Katılımcılara “Önümüzdeki bir yıl içerisinde ekonominin nasıl olacağını düşünüyorsunuz?” sorusu sorulduğunda yüzde 51’i “Çok daha kötü/Daha” kötü cevabını verirken, yaklaşık yüzde 24’ü “Çok daha iyi/Daha iyi” yanıtını verdi. Bu sonuçlar Eylül ayı oranlarına büyük ölçüde benzerlik göstermesine rağmen, “Çok daha kötü/Daha kötü” cevabını verenlerin oranı sene başından beri elde ulaşılan sonuçlara kıyasla en yüksek seviyelerde.
Katılımcılara “Döviz kurlarındaki artışın hayat standartlarınızı nasıl etkilediğini düşünüyorsunuz?” sorusu da yöneltildi. Katılımcıların yüzde 82 gibi büyük bir çoğunluğu döviz kurlarındaki artışın hayat standartlarını olumsuz etkilediğini belirtirken, yüzde 10’u bu artışın hayat standartlarına herhangi bir etkisi olmadığını ifade etti.
Ortadaki gerçek şu:
Dar gelirliler bugünlerde en çok sıkıntı çeken sınıfı oluşturuyor. Emekliler ay sonunu zor getiriyor. Pandemi nedeni ile işin kaybeden ya da işsizlik maaşı ile geçinmek durumunda kalanlar da “açız” diyor.

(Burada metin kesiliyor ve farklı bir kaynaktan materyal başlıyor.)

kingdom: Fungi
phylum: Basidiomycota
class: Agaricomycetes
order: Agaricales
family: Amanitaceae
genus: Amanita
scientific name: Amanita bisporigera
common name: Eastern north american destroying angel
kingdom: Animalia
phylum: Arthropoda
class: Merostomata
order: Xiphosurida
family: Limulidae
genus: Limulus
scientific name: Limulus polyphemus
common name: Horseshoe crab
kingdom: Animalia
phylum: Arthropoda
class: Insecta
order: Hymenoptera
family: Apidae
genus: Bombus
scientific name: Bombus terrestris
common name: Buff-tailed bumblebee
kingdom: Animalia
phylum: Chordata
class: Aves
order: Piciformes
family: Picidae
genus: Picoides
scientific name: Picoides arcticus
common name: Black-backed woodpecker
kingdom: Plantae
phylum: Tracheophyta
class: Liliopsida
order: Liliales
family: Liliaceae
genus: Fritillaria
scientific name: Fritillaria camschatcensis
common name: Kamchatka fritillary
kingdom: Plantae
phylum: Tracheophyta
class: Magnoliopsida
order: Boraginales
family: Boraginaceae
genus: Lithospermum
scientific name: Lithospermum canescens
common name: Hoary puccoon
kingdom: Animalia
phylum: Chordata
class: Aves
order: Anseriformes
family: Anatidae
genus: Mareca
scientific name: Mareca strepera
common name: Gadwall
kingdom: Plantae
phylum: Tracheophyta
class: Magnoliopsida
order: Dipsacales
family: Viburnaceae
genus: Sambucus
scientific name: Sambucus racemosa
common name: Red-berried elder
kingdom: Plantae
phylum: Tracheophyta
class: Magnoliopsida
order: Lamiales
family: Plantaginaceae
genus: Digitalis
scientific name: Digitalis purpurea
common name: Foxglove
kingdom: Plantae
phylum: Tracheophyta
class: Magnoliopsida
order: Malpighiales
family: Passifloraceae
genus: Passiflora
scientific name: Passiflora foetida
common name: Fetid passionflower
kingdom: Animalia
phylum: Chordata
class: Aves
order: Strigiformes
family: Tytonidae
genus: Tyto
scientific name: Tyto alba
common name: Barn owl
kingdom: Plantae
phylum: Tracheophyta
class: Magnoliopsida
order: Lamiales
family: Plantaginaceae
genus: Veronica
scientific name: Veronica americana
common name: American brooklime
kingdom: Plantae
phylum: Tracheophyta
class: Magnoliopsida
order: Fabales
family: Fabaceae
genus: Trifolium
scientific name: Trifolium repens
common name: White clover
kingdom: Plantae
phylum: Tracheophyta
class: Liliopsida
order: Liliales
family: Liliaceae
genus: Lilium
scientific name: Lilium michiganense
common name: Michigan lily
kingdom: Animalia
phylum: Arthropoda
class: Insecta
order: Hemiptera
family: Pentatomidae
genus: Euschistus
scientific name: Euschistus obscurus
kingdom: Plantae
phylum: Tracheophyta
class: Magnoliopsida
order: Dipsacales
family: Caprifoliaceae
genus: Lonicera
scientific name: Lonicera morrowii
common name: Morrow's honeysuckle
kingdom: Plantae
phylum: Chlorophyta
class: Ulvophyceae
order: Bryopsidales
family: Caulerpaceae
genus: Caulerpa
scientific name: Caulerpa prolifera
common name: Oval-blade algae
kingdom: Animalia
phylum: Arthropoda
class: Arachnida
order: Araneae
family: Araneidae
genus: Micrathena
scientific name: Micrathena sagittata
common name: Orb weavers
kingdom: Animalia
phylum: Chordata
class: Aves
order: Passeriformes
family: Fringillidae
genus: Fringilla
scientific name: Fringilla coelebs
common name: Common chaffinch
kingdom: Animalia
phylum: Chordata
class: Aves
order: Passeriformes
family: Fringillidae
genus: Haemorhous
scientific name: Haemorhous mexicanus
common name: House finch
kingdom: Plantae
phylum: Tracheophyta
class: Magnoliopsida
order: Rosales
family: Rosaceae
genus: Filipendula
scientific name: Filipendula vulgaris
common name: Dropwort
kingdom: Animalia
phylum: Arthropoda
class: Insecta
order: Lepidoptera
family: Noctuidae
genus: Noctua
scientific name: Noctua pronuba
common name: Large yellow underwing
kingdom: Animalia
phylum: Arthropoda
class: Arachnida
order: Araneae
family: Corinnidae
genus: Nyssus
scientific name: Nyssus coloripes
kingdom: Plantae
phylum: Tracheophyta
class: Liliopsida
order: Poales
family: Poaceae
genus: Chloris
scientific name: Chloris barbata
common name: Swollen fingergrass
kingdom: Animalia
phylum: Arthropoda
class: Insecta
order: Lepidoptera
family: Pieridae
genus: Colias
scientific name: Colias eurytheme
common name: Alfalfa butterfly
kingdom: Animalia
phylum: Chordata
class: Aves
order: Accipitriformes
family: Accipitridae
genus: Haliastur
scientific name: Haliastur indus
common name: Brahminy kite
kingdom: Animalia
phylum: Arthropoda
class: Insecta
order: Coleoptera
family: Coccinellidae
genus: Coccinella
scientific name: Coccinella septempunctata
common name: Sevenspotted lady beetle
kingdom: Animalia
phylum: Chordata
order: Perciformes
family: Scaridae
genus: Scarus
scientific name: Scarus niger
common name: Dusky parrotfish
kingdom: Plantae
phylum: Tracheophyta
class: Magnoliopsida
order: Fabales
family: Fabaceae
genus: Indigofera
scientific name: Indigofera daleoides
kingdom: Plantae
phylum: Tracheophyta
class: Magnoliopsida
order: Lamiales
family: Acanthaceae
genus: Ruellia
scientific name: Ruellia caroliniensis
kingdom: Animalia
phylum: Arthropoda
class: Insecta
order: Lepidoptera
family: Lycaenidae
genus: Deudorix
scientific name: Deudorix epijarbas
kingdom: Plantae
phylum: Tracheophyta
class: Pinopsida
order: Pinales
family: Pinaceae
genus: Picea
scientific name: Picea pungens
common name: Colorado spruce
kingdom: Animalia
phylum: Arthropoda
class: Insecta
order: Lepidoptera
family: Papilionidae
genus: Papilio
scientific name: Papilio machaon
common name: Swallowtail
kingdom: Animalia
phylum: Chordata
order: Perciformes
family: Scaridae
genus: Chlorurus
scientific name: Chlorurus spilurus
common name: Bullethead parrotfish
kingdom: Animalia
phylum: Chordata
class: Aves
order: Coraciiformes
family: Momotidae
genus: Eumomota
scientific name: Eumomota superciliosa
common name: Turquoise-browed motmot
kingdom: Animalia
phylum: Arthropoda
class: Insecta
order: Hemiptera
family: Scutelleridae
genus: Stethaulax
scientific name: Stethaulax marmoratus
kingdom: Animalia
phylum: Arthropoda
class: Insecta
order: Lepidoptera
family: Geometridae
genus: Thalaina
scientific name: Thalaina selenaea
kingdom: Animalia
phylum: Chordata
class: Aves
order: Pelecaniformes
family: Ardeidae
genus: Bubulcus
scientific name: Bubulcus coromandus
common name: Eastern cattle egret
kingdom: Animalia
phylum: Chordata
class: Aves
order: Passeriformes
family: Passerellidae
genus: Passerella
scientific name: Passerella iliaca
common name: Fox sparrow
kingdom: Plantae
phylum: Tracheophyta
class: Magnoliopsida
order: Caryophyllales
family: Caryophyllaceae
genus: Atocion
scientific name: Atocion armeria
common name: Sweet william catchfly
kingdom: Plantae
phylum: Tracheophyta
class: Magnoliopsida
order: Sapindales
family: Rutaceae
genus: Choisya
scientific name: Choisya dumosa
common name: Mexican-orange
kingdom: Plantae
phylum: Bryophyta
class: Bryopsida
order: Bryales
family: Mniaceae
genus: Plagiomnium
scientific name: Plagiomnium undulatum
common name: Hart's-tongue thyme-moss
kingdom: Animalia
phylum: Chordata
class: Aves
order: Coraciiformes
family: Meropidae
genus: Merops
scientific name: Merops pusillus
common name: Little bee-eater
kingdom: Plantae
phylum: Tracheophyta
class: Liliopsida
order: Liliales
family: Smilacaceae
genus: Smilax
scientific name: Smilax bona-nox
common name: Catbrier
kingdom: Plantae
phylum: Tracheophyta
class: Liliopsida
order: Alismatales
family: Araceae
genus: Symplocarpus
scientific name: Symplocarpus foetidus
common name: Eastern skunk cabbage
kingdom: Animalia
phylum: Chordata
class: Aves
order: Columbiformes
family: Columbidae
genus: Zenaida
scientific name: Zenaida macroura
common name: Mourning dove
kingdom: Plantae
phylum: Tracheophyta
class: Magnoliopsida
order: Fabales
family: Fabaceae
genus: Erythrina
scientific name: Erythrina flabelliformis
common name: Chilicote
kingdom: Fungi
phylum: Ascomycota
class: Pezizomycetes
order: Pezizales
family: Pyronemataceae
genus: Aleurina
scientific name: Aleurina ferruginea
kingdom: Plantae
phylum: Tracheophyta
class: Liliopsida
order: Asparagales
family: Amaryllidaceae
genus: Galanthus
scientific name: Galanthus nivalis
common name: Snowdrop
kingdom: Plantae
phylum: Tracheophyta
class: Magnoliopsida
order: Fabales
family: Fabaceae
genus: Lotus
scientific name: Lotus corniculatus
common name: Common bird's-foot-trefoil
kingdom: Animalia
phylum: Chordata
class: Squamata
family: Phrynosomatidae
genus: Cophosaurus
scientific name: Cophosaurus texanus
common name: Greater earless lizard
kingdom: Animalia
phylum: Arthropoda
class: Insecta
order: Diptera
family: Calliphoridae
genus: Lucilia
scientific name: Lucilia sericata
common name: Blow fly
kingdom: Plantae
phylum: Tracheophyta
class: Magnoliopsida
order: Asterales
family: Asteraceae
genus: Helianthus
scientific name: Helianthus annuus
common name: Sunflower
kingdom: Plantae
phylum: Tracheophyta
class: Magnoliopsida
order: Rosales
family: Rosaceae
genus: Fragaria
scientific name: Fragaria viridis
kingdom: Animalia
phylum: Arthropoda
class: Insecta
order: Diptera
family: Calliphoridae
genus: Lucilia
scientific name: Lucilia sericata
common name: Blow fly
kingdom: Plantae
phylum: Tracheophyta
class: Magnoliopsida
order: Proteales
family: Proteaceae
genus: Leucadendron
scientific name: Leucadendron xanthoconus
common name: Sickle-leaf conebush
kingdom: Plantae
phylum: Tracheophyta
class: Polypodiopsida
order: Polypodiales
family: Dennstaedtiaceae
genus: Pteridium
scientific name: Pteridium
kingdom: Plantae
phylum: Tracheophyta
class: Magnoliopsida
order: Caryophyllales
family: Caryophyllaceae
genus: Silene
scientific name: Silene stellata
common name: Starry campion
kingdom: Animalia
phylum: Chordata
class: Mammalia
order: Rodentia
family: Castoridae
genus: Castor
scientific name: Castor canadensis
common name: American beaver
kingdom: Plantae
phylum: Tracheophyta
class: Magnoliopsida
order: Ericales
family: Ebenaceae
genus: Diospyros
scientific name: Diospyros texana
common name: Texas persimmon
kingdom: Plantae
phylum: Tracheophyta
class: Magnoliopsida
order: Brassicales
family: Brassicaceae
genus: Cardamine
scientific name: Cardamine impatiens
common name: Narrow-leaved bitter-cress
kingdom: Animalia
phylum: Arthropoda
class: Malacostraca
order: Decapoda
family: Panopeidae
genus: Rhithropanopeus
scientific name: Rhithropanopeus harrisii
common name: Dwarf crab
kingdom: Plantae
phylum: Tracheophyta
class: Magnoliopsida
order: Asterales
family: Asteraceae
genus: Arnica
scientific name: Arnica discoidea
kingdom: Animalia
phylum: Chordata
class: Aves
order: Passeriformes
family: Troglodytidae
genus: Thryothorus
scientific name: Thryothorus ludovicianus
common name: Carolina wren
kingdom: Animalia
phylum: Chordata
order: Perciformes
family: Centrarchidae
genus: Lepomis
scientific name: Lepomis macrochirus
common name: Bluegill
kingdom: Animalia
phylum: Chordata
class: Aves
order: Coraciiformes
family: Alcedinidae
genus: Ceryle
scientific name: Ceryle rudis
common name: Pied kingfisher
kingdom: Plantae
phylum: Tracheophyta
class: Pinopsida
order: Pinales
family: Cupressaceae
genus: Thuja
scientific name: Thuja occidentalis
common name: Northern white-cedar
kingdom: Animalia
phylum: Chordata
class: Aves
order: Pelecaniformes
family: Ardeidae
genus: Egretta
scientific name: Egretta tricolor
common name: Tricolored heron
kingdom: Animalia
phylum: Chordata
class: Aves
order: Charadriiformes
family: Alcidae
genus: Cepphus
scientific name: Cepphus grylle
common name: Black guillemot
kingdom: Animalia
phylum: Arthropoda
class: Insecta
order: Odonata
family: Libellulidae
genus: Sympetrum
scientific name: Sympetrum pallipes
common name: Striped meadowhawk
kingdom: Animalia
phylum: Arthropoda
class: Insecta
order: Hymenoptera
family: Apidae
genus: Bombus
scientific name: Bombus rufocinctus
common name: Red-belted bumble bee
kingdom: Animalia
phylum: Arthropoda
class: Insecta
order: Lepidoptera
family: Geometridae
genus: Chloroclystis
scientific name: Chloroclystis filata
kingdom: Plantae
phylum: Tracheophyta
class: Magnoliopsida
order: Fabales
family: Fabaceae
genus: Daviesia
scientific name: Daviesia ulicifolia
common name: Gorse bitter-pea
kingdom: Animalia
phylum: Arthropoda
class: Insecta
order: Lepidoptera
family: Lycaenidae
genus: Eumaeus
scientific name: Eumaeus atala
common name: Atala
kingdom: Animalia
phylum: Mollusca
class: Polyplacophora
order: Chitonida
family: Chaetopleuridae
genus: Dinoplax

İşte bu noktada ekonomisi iyi ülkeler vatandaşlarına geçinebilecekleri oranda destek sağlamaya başladı.
Bizim gibi ekonomileri sallantıdaki ülkeler ileriyi göremiyor.
Emekli, işçi, memur şimdi zam bekliyor. Enflasyon düşük gösterilerek bu kesime beklenen zam verilmezse ne olacak? Pahalılığın ve enflasyonun tavan yaptığı ve bu satırlar yazılırken doların 10 liranın üzerine çıktığı ülkemizde “Nasıl geçineceğim?” diye soranların sayısının da artmakta olduğunu gözlemliyoruz.
İstanbul Ekonomi Araştırma grubunun yaptığı anketten çıkan sonuçlar da içinde bulunduğumuz durumu çok güzel özetliyor. Vatandaşların sıkıntılarının neler olduğunu ortaya koyuyor.